___ Records for processing ___

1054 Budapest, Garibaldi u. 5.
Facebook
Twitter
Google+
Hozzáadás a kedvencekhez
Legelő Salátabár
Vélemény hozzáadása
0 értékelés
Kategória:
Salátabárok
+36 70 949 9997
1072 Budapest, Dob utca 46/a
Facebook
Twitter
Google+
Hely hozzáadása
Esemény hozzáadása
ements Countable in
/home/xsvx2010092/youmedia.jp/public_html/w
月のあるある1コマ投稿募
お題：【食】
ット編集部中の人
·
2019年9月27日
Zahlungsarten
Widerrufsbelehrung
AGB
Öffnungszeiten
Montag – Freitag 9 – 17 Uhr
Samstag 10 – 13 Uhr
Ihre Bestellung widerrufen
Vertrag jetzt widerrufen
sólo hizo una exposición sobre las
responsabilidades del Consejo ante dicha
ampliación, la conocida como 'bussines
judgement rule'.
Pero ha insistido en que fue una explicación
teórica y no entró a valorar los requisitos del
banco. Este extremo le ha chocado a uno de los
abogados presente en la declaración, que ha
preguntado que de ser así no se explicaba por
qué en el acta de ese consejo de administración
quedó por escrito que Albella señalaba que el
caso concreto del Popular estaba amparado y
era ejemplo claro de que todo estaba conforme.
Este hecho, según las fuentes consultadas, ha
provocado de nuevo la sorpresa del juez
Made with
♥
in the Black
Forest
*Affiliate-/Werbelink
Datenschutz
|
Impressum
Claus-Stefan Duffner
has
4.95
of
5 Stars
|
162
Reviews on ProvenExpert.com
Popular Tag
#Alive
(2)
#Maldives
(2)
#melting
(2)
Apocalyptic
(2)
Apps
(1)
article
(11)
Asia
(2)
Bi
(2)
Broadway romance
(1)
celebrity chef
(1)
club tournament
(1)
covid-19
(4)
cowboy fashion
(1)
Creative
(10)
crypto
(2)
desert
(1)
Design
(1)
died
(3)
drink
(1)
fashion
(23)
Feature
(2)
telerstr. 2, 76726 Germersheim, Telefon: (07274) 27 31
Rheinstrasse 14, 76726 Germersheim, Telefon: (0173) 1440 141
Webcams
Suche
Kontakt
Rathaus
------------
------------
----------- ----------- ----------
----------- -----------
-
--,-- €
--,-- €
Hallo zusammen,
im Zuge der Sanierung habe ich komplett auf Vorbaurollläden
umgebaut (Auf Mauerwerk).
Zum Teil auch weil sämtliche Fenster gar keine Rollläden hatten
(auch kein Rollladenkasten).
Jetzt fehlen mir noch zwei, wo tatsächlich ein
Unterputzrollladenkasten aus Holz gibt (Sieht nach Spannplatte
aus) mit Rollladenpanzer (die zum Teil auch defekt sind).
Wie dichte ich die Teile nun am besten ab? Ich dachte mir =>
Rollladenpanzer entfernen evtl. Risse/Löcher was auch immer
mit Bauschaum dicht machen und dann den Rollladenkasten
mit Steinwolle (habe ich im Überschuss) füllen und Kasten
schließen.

___

# [Task brief]
What is needed is an exact copy of the lines from the start of the listing through the line where "Zahlungsarten" sits, please, both end lines included and nothing more.

# [Solution below]
1054 Budapest, Garibaldi u. 5.
Facebook
Twitter
Google+
Hozzáadás a kedvencekhez
Legelő Salátabár
Vélemény hozzáadása
0 értékelés
Kategória:
Salátabárok
+36 70 949 9997
1072 Budapest, Dob utca 46/a
Facebook
Twitter
Google+
Hely hozzáadása
Esemény hozzáadása
ements Countable in
/home/xsvx2010092/youmedia.jp/public_html/w
月のあるある1コマ投稿募
お題：【食】
ット編集部中の人
·
2019年9月27日
Zahlungsarten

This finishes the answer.